Probably so. Rodeo is about 40 pounds and eats 14 oz a day. Any more than that and she gets chubby fast. I'm jealous that I didn't think to name a dog Eevee though


----------



## liquid (Dec 28, 2011)

Rodeo said:


> Probably so. Rodeo is about 40 pounds and eats 14 oz a day. Any more than that and she gets chubby fast. I'm jealous that I didn't think to name a dog Eevee though


How old is Rodeo?
Haha thanks, I love the name Eevee! I think it suits her well, she looks just like a fox. :wink:
At the shelter her original name was Zelda. After we renamed her, my friends laughed at how I went from "one dorky name to another" lol!


----------



## Rodeo (Sep 11, 2011)

liquid said:


> How old is Rodeo?
> Haha thanks, I love the name Eevee! I think it suits her well, she looks just like a fox. :wink:
> At the shelter her original name was Zelda. After we renamed her, my friends laughed at how I went from "one dorky name to another" lol!


Rodeo is a few days shy of 14 months. Eevee does suit her.. and it was my favorite pokemon :tape: She's the first dog I've seen here with ears that rival Rodie's haha.


----------



## liquid (Dec 28, 2011)

Rodeo said:


> Rodeo is a few days shy of 14 months. Eevee does suit her.. and it was my favorite pokemon :tape: She's the first dog I've seen here with ears that rival Rodie's haha.


Ah, I think after 12 months Eevee is supposed to eat a lot less. The meal calculator I used was: Totally Raw Natural Dog Food Meal Calculator 
LOL it was my favorite pokemon too! Oh gosh. Her ears are huge and they move around in the coolest way.
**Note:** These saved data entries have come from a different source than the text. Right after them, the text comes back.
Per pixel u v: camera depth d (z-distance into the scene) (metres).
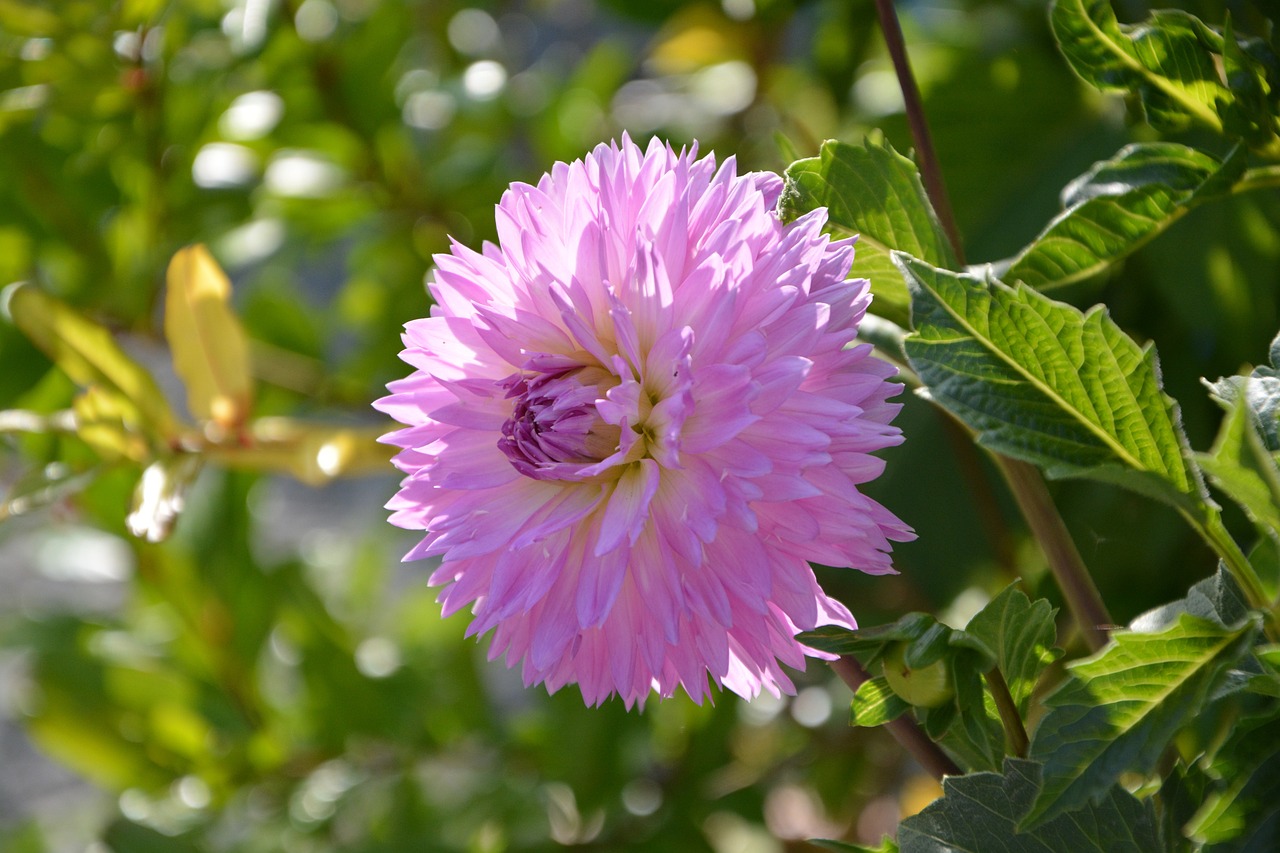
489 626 0.71
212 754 1.27
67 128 1.19
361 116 1.24
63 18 1.06
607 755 1.21
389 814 1.25
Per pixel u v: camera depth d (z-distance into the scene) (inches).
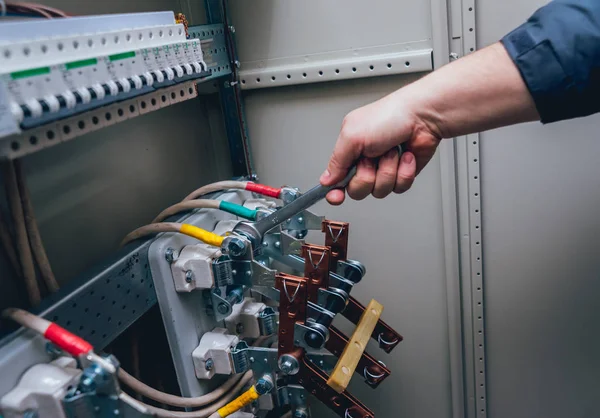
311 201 32.2
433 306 49.6
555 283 46.1
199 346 36.3
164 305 34.5
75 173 35.7
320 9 43.5
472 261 46.8
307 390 33.7
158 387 40.0
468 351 49.7
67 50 23.3
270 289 33.4
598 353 46.9
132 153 41.0
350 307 38.5
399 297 50.4
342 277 36.8
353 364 33.0
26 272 28.6
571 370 48.2
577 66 26.4
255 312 38.9
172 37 30.7
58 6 33.4
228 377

I dont know how to even describe it :lol:

I weighed Eevee and the scale's reading 40lbs.  What have I done?!


----------



## Caty M (Aug 13, 2010)

I know what you mean about not needing a lot of raw food.. Tess gets 1-1.2lb per day, a bit less if it's something like beef heart.. but she only weighs 10lb! Mr Bishop weighs 18lb and only gets around 1/2lb.. and Miss Willow who is almost 70lb needs to lose a lot and will only be getting 1/2lb.. doesn't seem like a lot!


----------



## AveryandAudrey (Sep 20, 2010)

Everytime I see her I get sad because she looks so much like my dog I grew up with. she's so beautiful. Sorry for my sob story but I'm tearing up. Anyways, I think she looks pretty good, I think DaneMama has it right, just reduce a little food but she looks beautiful. Her coat is very nice.


----------



## xellil (Apr 4, 2011)

liquid said:


> I weighed Eevee and the scale's reading 40lbs.  What have I done?!


Haha. My Dobie gained nine pounds in the first 8 days or so on raw. I was giving him, oh, maybe 3 pounds a day more than he needed.


----------



## DaneLover228 (Nov 29, 2011)

I think it would probably be okay to cut her food back a little bit. She is eating the same amount as Monty and he weighs 90lbs. He gained weight quickly on raw as well. He's gained 10lbs since we started in December.


----------



## liquid (Dec 28, 2011)

AveryandAudrey said:


> Everytime I see her I get sad because she looks so much like my dog I grew up with. she's so beautiful. Sorry for my sob story but I'm tearing up. Anyways, I think she looks pretty good, I think DaneMama has it right, just reduce a little food but she looks beautiful. Her coat is very nice.


Aww, I dont know what to say. Eevee thanks you for the compliment. :redface:


xellil said:


> Haha. My Dobie gained nine pounds in the first 8 days or so on raw. I was giving him, oh, maybe 3 pounds a day more than he needed.


LOL, how did you get it all off? Im guessing you got a scale by the 9th day eh? :wink:


DaneLover228 said:


> I think it would probably be okay to cut her food back a little bit. She is eating the same amount as Monty and he weighs 90lbs. He gained weight quickly on raw as well. He's gained 10lbs since we started in December.


Yeah, she was getting 16oz in the morning and 16oz at night. Right now I reduced her meals to 14oz and 15oz, I'm going to work on getting her morning meal down lower. I like feeding her a large meal at night so it holds her over until morning without pukes. Monty is an adult, right? I was under the impression that puppies ate more % of their body weight since they were growing.


----------